Under the oil-for-food plan, agreed by the UN Security Council in May, 3 million people in Kurdistan were to receive full food rations. Peter Forster, the northern co-ordinator of the World Food Programme (WFP) in Iraq, says: "The farmers here realised there was no point in growing food, which they could not sell," because people would be getting food free.

Ironically UN resolution 986, aimed at feeding people in Iraq and Kurdistan who were impoverished by six years of UN sanctions, by allowing a limited sale of Iraqi oil, has reduced an estimated 660,000 Kurds and 1.5 million Iraqis to the brink of famine. Poor rainfall earlier this year had already cut the wheat crop, mainly grown in the plain below the Kurdish mountains, to 40 per cent below its normal level.

The oil-for-food-plan, worth $150m (pounds 100m) every three months to the Kurds, was suspended earlier this month after Saddam Hussein, the Iraqi leader, helped the Kurdish Democratic Party capture Arbil, the Kurdish capital, and win the civil war with the rival Patriotic Union of Kurdistan. The plan is not now expected to be implemented until after the US presidential election in November and possibly not until the end of the year.
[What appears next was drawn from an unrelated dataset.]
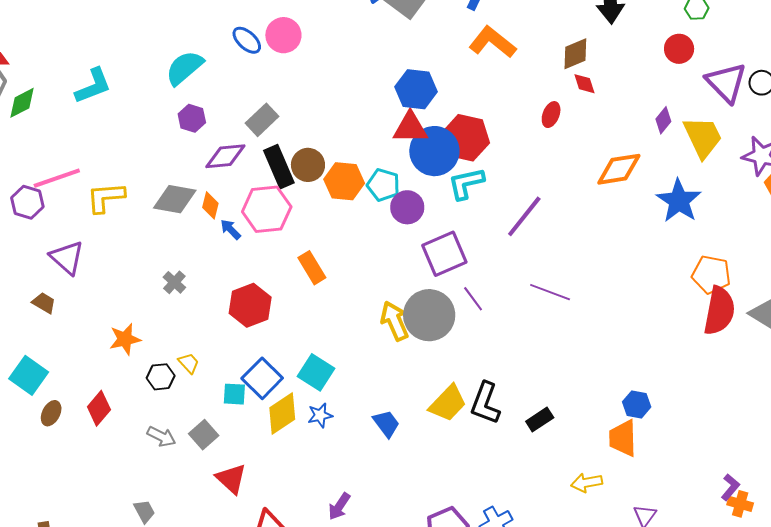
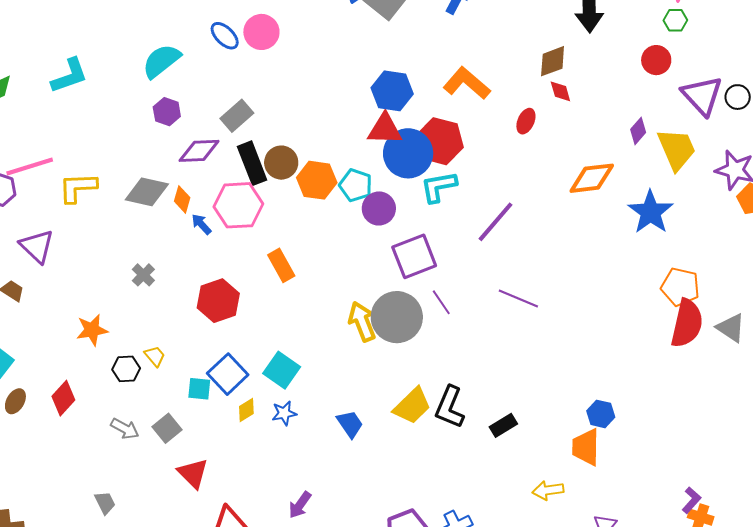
orange L-shape: (492, 42) -> (467, 83), moved
yellow diamond: (282, 413) -> (246, 410), size x0.6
Mr Forster says the WFP is launching an appeal to donors to try to make up the shortfall in food from October until the end of the year. He says the Kurds most at risk are the very poor. They include orphans - survivors of the Iraqi An Fal operation of 1988 in which 100,000 Kurds were killed - 100,000 refugees from Kirkuk expelled in 1991, and 50,000 people displaced by the recent fighting.

The whole of Kurdistan is deeply impoverished; many people have sold their furniture and everything else they owned since UN sanctions were introduced in 1990. Even a soldier is paid only about 1,000 Iraqi dinars (pounds 22) a month and this is often paid six months in arrears.
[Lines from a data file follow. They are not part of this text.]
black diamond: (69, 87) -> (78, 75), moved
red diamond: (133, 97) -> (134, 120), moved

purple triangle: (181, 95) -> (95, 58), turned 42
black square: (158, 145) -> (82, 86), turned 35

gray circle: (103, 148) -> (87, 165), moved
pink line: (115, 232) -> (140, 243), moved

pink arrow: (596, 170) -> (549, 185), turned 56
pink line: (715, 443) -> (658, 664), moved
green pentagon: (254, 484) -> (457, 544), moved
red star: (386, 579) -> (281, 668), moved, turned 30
A bizarre consequence of the suspension of the oil-for-food plan is that it is making the Kurds more economically dependent on Baghdad. Iraq has started selling petrol for less than a penny a litre. In recent days there have been long queues outside the reopened petrol stations in Arbil to get the cheaper supplies.

The UN plan was to give each Kurd 9kg of wheat flour a month, 2kg of rice, 2 kg of sugar, as well as tea, oil, pulses, salt, milk powder for babies, soap and detergent. This was to have been paid for by the sale of Iraqi oil. Under the Memorandum of Understanding between the Security Council and Baghdad all purchases would be made abroad. Expecting that no Kurd would need to buy flour - the staple food in Kurdistan is bread - farmers decided it was not worth planting wheat. In a good year they produce 40,000 tons.

Again, if the UN plan does not go ahead, the only haven for Kurdish farmers may be Baghdad, which may want to build up its own buffer stocks of food and increase the reliance of the Kurds on central government. Even when the economic embargo was enforced, Iraq bought some grain in the north, mostly from territory controlled by the now triumphant KDP. The PUK had imposed a 60-per-cent levy on grain sales to the rest of Iraq in order to raise money.